NARDO' - "Una prova di grande democrazia" dicono Tarricone e Boccardo.
Questo è stato l'esito del referendum sulla riforma costituzionale. Nessuno può negarlo.
Le dimissioni di Renzi lo hanno sanzionato con il sigillo di una volontà popolare il cui carattere rimarrà nella storia italiana.
Il voto del 4 Dicembre è un monito severo lanciato dagli Italiani alla politica tutta. Lo dicono i numeri. Lo dice l'affluenza alle urne. Lo dice il divario netto e inequivocabile tra Sì e No. La schiacciante vittoria del NO è di proporzioni tali che nessuna delle forze che sostenevano il NO può attribuirsene assoluta paternità. Non ci provino nemmeno a Roma come a Nardò.
E' innegabile che con la sconfitta del Sì perde una Sinistra che tende alla autoreferenzialità e all'arroganza. La Sinistra che ha sostenuto le ragioni del NO deve avviare un cammino che dovrà condurla a ritrovare la forza della passione politica tra la gente e con la gente. Questo vale da un capo all'altro del Paese passando per la nostra Città che ha bisogno di chiarezza politica e di certezza di prospettiva.
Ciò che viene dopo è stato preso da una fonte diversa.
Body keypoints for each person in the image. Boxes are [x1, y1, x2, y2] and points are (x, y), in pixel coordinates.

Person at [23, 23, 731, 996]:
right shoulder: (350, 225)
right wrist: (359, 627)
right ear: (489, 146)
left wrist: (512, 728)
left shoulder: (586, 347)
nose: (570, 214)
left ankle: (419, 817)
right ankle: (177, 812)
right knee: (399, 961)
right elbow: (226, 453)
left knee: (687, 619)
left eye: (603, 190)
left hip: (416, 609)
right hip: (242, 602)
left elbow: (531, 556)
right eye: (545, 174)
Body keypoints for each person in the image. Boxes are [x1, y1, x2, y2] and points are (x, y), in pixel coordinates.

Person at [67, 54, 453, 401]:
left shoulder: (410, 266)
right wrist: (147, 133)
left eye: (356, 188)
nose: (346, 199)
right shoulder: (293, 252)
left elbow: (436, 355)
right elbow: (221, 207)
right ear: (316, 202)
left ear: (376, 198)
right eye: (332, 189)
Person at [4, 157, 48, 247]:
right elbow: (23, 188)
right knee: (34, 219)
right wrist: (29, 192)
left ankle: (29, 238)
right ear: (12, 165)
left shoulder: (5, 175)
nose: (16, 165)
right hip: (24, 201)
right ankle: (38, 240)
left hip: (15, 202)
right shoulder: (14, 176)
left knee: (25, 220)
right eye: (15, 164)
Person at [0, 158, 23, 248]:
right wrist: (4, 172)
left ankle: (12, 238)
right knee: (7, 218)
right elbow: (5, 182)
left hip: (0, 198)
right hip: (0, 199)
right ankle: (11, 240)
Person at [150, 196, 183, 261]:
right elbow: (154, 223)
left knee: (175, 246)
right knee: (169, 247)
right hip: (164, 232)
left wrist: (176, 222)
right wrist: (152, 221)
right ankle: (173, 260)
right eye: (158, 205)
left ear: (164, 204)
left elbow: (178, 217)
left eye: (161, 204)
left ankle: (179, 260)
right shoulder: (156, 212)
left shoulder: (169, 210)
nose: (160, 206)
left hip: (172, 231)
Il Comitato "Scelgo NO" Nardò che ha profuso in queste settimane un grande impegno , un impegno sicuramente superiore a quello dei tanti che in queste ore sfornano comunicati sui social e sui siti web cercando di attribuirsi meriti che non hanno ,acchè le ragioni del NO prevalessero ringrazia gli elettori che hanno contribuito a far sì che la Carta Costituzionale nata dalla Resistenza non venisse stravolta.